Maarten van der Weijden: ‘Schuldgevoel is nu minder’
Tweeënhalf jaar geleden keek Elfstedenzwemmer Maarten van der Weijden (37) een documentaire over twee bergbeklimmers. De een had een indrukwekkende bergklim niet overleefd, de ander wel. De man die de klim had gehaald, sprak in de documentaire over een ‘overlevingsschuld’: waarom had hij de tocht wel overleefd, en zijn maatje niet?
„Toen ik dat hoorde, kon ik mijn gevoel eindelijk een plekje geven”, vertelt Van der Weijden een week na de Tocht der Tochten. Hij wist meteen: het gevoel dat deze man omschrijft, is ook mijn gevoel.
De aanleiding
Van der Weijden kreeg op zijn negentiende de diagnose leukemie, een agressieve kankervorm waarvan slechts 4 op de 10 mensen geneest. Na vier chemokuren en een stamceltransplantatie werd hij vier jaar later volledig genezen verklaard. „Geweldig natuurlijk”, zegt de olympisch kampioen openwaterzwemmen, „maar ik kreeg ook last van een schuldgevoel. Als ik tegenover ongeneeslijk zieke kankerpatiënten sta, dan denk ik vaak: het is niet eerlijk dat ik het wél heb overleefd.”
De documentaire was de aanleiding tot het zwemmen van de monstertocht van, uiteindelijk, 163 kilometer. Hij wilde lijden, een bizarre prestatie leveren. Voor iedere gezwommen kilometer heeft Van der Weijden nu 27.337 euro opgehaald. Hij hoopt dat dit bedrag nog iets hoger wordt, zodat uiteindelijk de magische grens van 4,5 miljoen euro wordt bereikt. Goed voor elf verschillende onderzoeken naar kanker, die zijn goedgekeurd door de stichting KWF Kankerbestrijding.
De tocht
„Ik zit nog steeds op een roze wolk”, lacht Van der Weijden een dag na de huldiging in Waalwijk. Niet gek, want de teller staat inmiddels op 4,4 miljoen euro. Ter vergelijking: Serious Request haalde vorig jaar 5 miljoen euro op. Iedere euro die wordt gedoneerd, gaat linea recta naar kankeronderzoek.
Dat is waarschijnlijk ook een van de successen, denkt Van der Weijden. „Alle vrijwilligers, inclusief ikzelf, deden dit volledig vrijwillig.” In de steden waren nergens reclameborden te zien van sponsoren, iets wat volgens hem het succes ook ten goede kwam. „In de Friese steden waren geen borden met merken te zien, maar met quotes van kankerpatiënten. Ondanks je dan minder geld kunt vragen van sponsoren, ben ik blij dat we die keuze hebben gemaakt. Het ging om de patiënten.”

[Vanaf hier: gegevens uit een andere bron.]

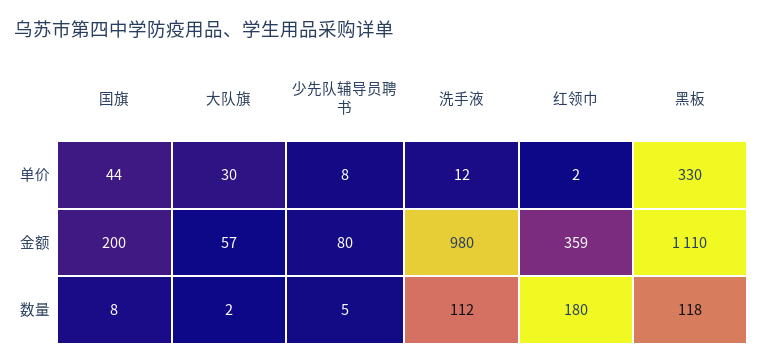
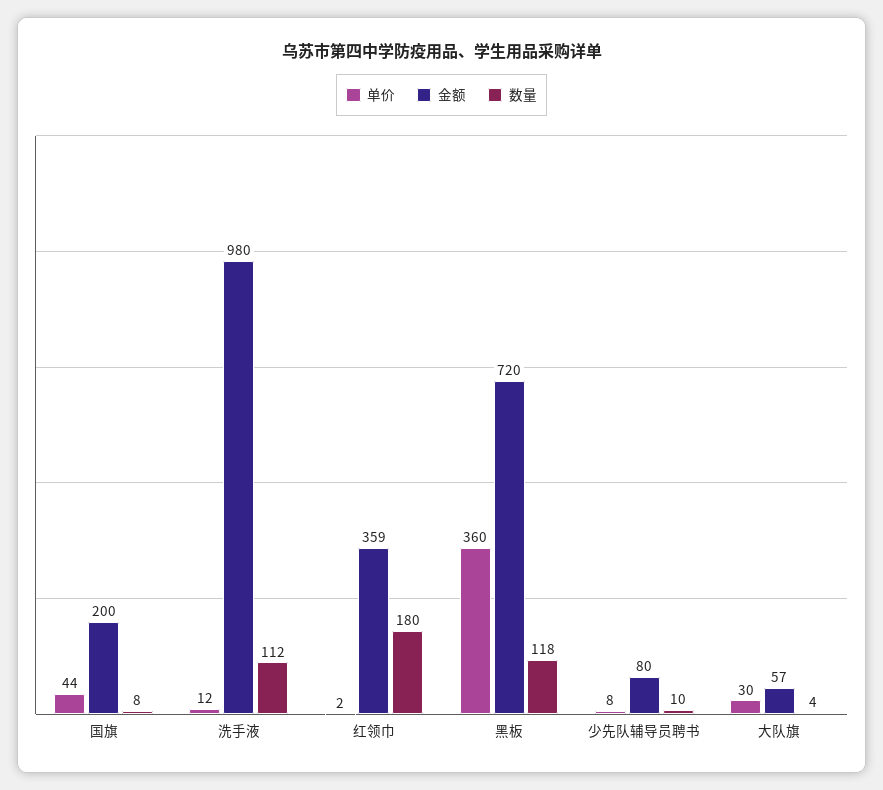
单价, 黑板: 330 -> 360
金额, 黑板: 1110 -> 720
数量, 大队旗: 2 -> 4
数量, 少先队辅导员聘书: 5 -> 10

Dat er zoveel aandacht voor zijn tocht was, had Van der Weijden van tevoren nooit gedacht. „Zelfs niet durven dromen”, geeft hij toe. Waar het mee te maken heeft, vindt hij een interessant vraagstuk, maar ook lastig te beantwoorden. „Een hype kun je niet voorspellen. Maar het heeft denk ik ook met een stukje kwetsbaarheid te maken. In de sport hoor je altijd te zeggen dat je het haalt, maar ik gaf zondagochtend vroeg aan dat mijn lijden wel een grens kent. Door die kwetsbaarheid werd de tocht ook tastbaar.”
Schuldgevoel
Van der Weijden was na de bekendmaking dat recreanten niet mochten meezwemmen, nog even bang dat alle aandacht om ‘zijn sportieve prestatie’ zou draaien. „Maar dat gebeurde niet. Het bijzondere was dat de zwemtocht en het doel in Friesland heel mooi samen kwamen. De steden gingen zo vol staan, dat de tocht iets van ons allemaal werd.”
Of zijn schuldgevoel nu na 55 uur bijna non-stop zwemmen minder is geworden, vindt Van der Weijden lastig te zeggen. „Een schuldgevoel kun je niet rationaal veranderen, maar ik moet zeggen dat de geleverde prestatie prettig voelt. Ik heb inmiddels alweer verschillende kankerpatiënten ontmoet, en het voelt fijn dat ik iets voor hen terug heb kunnen doen. Ik heb geleden, maar dat is het waard geweest. Doordat er nu 4,4 miljoen euro binnen is, kan ik mezelf verantwoorden. Niet wetende dat het schuldgevoel nooit terugkomt.”